● **Détails de l'exercice**: Rédigez la suite du texte ci-dessous sur la recherche d'un appartement accessible par Franck, en reprenant après sa dernière phrase.
=== Texte d'étude ===
Une fois entré dans l'agence, les nouvelles ne sont pas plus réjouissantes pour Franck. "J'ai des appartements, mais c'est sans ascenseur" "Il n'y a pas beaucoup d'immeubles qui sont accessibles, ce n'est pas évident" ; "Dans ce que j'ai en visibilité, il n'y en a aucun qui permet, aucun" : voici quelques-unes des réponses entendues. Franck parvient quand même à décrocher trois visites. Il ne pourra pas effectuer la première, car un escalier lui barre la route de l'appartement (un détail que l'agence avait oublié de préciser avant de nous donner rendez-vous).

Pour les deux autres visites, Franck apprécie l'espace proposé mais se retrouve devant plusieurs défauts d'accessibilité : les portes sont très lourdes, la serrure de la porte d'entrée s'ouvre difficilement, les toilettes sont trop petites ou encore le bac de douche est surélevé. Bilan de la recherche d'appartement : une vingtaine d'agences contactées et seulement trois propositions de visite et finalement aucun appartement complètement accessible.
=== Données fournies ===
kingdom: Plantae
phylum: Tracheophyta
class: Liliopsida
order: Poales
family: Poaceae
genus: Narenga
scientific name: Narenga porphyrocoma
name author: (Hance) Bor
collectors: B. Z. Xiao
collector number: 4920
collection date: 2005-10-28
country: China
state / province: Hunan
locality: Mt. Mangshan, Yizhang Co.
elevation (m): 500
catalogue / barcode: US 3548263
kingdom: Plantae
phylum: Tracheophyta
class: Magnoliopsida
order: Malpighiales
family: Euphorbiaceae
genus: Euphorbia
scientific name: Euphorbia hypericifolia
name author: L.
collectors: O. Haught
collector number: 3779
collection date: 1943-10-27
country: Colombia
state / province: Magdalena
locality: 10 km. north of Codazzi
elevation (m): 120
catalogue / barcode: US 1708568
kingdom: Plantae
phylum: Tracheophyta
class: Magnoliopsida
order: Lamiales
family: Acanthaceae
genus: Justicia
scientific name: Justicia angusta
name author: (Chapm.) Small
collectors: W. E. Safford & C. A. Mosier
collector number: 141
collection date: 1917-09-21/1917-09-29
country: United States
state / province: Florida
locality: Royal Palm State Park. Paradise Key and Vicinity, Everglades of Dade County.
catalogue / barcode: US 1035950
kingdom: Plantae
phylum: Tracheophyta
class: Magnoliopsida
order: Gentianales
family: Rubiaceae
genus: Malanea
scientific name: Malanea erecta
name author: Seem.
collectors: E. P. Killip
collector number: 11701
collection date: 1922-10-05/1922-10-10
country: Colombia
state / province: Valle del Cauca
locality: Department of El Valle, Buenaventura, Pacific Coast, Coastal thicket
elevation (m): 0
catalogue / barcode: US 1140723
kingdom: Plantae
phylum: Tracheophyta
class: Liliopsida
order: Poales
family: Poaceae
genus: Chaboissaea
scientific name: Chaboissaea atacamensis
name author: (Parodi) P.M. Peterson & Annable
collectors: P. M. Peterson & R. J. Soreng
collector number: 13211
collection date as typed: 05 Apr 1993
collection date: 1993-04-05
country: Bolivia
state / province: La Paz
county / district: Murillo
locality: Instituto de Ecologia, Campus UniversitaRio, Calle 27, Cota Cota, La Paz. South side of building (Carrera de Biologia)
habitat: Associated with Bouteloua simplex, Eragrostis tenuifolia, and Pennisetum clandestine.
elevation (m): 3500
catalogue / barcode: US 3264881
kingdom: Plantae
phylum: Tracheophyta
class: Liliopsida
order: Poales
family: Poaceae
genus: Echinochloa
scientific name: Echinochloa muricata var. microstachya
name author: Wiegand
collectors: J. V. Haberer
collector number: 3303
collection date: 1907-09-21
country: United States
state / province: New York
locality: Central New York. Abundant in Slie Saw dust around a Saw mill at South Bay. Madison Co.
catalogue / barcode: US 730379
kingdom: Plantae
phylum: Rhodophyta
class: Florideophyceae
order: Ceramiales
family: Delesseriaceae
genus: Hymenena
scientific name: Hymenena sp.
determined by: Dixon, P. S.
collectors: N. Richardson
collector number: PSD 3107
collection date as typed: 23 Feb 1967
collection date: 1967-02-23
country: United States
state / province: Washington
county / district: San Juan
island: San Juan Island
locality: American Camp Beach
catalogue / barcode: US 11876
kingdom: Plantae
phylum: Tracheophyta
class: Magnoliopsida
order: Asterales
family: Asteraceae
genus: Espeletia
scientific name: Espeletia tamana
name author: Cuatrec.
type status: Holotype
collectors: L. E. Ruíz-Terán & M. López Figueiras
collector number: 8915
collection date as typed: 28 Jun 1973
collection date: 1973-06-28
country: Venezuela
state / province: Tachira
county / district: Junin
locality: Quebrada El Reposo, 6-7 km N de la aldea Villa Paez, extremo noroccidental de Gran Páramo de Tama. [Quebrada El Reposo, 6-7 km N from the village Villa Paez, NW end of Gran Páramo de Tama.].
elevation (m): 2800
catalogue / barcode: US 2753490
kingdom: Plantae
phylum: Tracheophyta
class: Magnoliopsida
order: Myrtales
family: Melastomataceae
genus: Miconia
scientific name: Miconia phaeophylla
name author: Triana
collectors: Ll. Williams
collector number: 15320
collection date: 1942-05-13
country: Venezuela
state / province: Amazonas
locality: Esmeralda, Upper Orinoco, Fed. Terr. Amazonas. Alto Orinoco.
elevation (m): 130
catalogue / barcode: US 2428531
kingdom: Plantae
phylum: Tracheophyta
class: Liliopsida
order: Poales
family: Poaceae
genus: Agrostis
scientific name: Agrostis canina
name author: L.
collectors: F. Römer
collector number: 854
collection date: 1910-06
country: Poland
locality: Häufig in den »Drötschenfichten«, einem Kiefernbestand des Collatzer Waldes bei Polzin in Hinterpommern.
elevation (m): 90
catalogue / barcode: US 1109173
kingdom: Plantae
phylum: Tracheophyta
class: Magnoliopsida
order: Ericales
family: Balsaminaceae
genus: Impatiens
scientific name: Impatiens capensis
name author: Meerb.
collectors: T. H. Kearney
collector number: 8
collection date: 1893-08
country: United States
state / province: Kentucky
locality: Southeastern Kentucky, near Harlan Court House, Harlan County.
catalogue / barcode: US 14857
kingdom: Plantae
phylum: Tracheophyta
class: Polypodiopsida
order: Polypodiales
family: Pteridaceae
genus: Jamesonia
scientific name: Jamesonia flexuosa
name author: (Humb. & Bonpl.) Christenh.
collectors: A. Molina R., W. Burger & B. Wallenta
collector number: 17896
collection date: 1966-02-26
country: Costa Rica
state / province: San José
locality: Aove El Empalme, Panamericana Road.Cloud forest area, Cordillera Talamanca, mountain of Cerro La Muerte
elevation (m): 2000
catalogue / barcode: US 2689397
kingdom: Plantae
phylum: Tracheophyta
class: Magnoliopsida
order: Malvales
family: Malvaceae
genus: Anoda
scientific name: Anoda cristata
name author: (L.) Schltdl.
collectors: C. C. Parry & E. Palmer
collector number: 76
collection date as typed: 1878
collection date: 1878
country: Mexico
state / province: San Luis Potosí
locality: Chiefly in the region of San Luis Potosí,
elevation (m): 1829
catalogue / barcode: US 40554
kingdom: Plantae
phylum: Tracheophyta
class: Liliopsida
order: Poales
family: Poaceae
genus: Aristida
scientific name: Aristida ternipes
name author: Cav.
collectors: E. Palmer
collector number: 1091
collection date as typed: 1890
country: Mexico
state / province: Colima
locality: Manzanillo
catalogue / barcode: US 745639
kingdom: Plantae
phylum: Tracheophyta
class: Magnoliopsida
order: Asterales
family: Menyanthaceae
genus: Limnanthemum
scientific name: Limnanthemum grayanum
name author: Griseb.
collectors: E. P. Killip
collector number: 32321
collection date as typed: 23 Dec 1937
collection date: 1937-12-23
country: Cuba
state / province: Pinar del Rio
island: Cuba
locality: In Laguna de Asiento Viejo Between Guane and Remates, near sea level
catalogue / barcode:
===
● **Réponse**:
Ajouter de la précarité à la précarité

Pour ne pas trop le décourager, les agents immobiliers proposent à Franck des solutions alternatives : "En s'éloignant un peu en banlieue ? Par exemple, à Ivry ou Villejuif" ; "Et sinon vous avez fait une demande pour le parc social ?" ; "Et vous avez pensé à l'achat ?" L'achat peut être une solution pour les personnes en situation de handicap, mais les logements accessibles sont là aussi assez rares à Paris. "Il y a tellement peu de surface disponible, que ça reste très compliqué", explique à franceinfo Nicolas Mérille, conseiller national chargé de l'accessibilité au sein de l'APF. Et la contrainte financière vient s'ajouter à la recherche.

Il y a une forte corrélation entre situation de handicap et pauvreté, avec un taux de chômage de 19% chez les personnes handicapées.

Nicolas Mérille

à franceinfo

Concernant le parc social, l'attente pour obtenir un logement peut être très longue. Franck se souvient avec émotion d'un membre de son association qui avait déposé une demande de logement social et qui, après avoir longuement attendu en raison des travaux nécessaires, est morte avant de pouvoir bénéficier du logement. 

Reste la solution de l'éloignement, mais encore une fois cela signifie que l'on relègue les personnes handicapées en dehors du centre-ville. Et comme les transports en commun parisiens ont beaucoup de retard en matière d'accessibilité, cette solution reste très précaire. Seules neuf stations de métro sur 303 sont pleinement accessibles, ce qui en fait l'une des pires villes parmi les grandes agglomérations sur ce critère, comme l'indique The Guardian.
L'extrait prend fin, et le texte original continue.